ACTIVITY:
Reproduce every line of text in the records below, character for character and in the same order.

STUDY MATERIAL:
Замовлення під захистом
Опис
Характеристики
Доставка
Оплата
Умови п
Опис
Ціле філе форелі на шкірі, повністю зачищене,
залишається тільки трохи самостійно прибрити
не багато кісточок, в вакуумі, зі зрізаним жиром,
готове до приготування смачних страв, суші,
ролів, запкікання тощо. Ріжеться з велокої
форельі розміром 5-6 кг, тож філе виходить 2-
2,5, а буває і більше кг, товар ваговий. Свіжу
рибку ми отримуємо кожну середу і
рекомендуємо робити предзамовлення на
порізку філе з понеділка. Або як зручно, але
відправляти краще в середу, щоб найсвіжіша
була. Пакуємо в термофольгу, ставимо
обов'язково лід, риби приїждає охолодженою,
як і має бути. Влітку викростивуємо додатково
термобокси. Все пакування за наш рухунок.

WORKED SOLUTION:
Замовлення під захистом
Опис
Характеристики
Доставка
Оплата
Умови п
Опис
Ціле філе форелі на шкірі, повністю зачищене,
залишається тільки трохи самостійно прибрити
не багато кісточок, в вакуумі, зі зрізаним жиром,
готове до приготування смачних страв, суші,
ролів, запкікання тощо. Ріжеться з велокої
форельі розміром 5-6 кг, тож філе виходить 2-
2,5, а буває і більше кг, товар ваговий. Свіжу
рибку ми отримуємо кожну середу і
рекомендуємо робити предзамовлення на
порізку філе з понеділка. Або як зручно, але
відправляти краще в середу, щоб найсвіжіша
була. Пакуємо в термофольгу, ставимо
обов'язково лід, риби приїждає охолодженою,
як і має бути. Влітку викростивуємо додатково
термобокси. Все пакування за наш рухунок.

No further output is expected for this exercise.